--- DATA SHOWN Enclosed Below ---
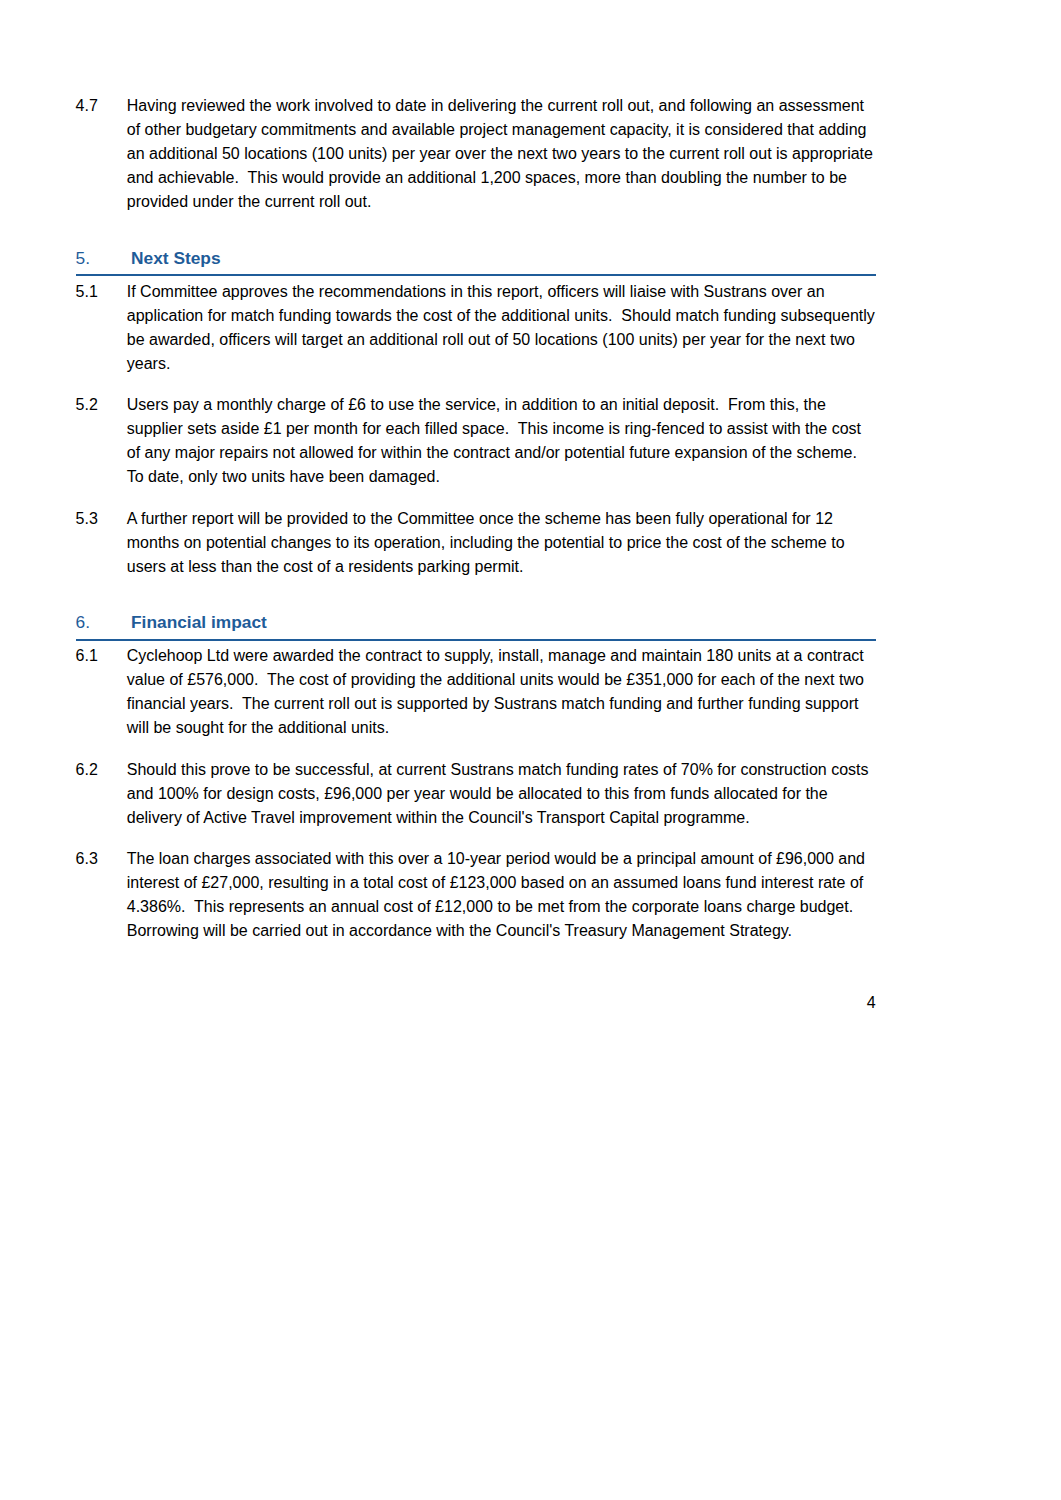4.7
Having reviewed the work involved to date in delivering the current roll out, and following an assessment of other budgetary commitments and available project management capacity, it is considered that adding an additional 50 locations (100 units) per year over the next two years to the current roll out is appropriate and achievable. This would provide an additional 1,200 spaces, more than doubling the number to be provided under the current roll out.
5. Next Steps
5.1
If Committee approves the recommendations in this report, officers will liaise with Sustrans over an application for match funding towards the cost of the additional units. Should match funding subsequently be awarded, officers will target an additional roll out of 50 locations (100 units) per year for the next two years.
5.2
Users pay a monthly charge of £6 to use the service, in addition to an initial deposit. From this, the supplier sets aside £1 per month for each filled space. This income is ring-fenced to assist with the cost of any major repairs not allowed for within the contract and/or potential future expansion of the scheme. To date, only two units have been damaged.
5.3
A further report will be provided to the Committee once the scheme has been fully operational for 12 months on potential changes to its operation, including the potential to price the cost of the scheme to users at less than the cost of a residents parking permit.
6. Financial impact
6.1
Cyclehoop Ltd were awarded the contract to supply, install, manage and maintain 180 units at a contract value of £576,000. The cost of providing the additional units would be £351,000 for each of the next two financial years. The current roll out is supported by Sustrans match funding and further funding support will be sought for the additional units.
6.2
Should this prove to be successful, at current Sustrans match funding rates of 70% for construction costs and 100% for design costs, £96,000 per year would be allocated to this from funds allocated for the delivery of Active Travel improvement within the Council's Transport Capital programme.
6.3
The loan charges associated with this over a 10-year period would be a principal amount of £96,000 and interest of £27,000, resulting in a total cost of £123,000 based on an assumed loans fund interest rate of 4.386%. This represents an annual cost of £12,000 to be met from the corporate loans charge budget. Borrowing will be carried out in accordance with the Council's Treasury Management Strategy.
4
--- End of Enclosed DATA SHOWN ---
[PROBLEM TO WORK ON] Using the listing above, print the line containing "The loan charges" and every line after it exactly, up to and including the last.

[PROBLEM SOLUTION]
The loan charges associated with this over a 10-year period would be a principal amount of £96,000 and interest of £27,000, resulting in a total cost of £123,000 based on an assumed loans fund interest rate of 4.386%. This represents an annual cost of £12,000 to be met from the corporate loans charge budget. Borrowing will be carried out in accordance with the Council's Treasury Management Strategy.
4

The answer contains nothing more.